While digital identity crimes are an ever-present threat, fake physical IDs have never gone away.

And as The New York Times (NYT) reported recently, these IDs — long-prized by underage folks who want to hit the bars before they’re legally allowed — are only growing more sophisticated.

That’s because continual upgrades to license designs means that the type of fake ID students once put together themselves in their dorms no longer past muster, the report said. Now, counterfeiters are putting together fake IDs that include holograms, bar codes and laser engraving that can trick bar owners’ electronic scanners.

The counterfeiters, the report added, put up websites listing replicas by state, take payments in cryptocurrency, and build fake IDs with equipment and materials they promise can fool the sharpest-eyed bouncers.

These sites, NYT said, list licenses with “scientific specificity,” including details about card thickness in micrometers, laminates, and security enhancements like embedded data chips, ultraviolet features and coded magnetic strips.

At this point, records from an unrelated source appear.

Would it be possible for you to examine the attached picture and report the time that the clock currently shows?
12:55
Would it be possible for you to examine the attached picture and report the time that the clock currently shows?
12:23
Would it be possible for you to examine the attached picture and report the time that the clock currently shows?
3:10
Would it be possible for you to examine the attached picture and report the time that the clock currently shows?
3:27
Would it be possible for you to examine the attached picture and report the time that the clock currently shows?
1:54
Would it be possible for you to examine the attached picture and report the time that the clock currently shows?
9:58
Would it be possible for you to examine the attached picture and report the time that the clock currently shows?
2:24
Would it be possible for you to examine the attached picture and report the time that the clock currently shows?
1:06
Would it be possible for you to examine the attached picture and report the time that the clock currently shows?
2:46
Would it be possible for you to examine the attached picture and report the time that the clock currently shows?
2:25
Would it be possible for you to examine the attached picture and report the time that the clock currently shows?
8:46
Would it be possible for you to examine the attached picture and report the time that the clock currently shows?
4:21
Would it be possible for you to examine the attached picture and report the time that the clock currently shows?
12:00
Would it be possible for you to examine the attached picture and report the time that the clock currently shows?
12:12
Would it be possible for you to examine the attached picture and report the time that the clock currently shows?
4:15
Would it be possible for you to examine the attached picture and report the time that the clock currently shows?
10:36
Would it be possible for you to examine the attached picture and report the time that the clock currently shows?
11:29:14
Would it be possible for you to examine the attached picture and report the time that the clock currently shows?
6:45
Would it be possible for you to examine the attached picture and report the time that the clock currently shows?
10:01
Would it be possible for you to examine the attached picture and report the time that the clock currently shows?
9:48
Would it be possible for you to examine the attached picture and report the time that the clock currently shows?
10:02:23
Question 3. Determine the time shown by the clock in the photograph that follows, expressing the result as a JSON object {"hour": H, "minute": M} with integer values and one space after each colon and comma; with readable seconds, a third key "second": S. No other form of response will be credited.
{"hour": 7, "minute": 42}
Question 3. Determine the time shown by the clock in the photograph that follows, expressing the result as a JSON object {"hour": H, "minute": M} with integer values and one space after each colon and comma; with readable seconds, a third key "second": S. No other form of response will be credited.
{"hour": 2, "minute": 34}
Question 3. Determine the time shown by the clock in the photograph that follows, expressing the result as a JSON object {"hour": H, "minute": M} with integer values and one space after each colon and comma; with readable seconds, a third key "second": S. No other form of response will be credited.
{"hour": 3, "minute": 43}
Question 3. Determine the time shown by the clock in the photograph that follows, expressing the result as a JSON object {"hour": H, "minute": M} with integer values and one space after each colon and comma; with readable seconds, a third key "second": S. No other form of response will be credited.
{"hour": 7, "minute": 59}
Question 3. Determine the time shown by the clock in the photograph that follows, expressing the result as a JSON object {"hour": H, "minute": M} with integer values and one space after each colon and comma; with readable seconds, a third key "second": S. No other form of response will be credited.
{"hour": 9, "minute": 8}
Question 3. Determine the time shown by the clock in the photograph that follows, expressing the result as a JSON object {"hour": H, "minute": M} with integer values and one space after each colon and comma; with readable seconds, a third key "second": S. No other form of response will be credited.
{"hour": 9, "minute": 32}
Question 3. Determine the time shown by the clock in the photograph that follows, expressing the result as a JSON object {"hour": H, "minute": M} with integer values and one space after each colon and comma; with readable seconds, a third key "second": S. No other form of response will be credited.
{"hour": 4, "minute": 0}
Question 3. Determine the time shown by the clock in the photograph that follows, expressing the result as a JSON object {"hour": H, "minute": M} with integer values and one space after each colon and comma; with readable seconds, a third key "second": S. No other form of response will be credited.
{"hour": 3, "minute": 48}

“They are unbeatable,” Martin Sheil, 62, who owns the Josie Woods Pub in Greenwich Village, told NYT.

The report noted that Chicago’s O’Hare International Airport last month confiscated 984 counterfeit licenses in less than a week. Steve Bansbach, a federal Customs and Border Protection spokesman, told the newspaper that there’s a larger threat here than just kids getting served alcohol: the idea that these cards could be used in identity theft and human trafficking.

PYMNTS discussed the problem of fake IDs last year with Intellicheck CEO Bryan Lewis, who noted that advanced technologies are vulnerable to threats, as voice prints, face prints and facial recognition can all be mimicked with artificial intelligence (AI).

At the same time, he added, treating everyone like a criminal to filter out the small number of people who actually are criminals can inject friction into the verification process and harm businesses. The key, Lewis told PYMNTS CEO Karen Webster, is to let people prove they are who they say they are in the easiest way.

“If you can tell that a government-issued ID is real, that’s the most important step,” Lewis said. “After that, you can use the face or something else, because now we’ve tied a face or voice to an identity — and you can create an immutable token.”

Lewis said his company’s data shows that 1% of activity moving through title companies involves a fake ID. The same percentage applies to the bank branch setting, where someone could open an account to move money without a credit pull. It’s the reason account takeovers are one of the fastest-growing forms of identity theft, he added.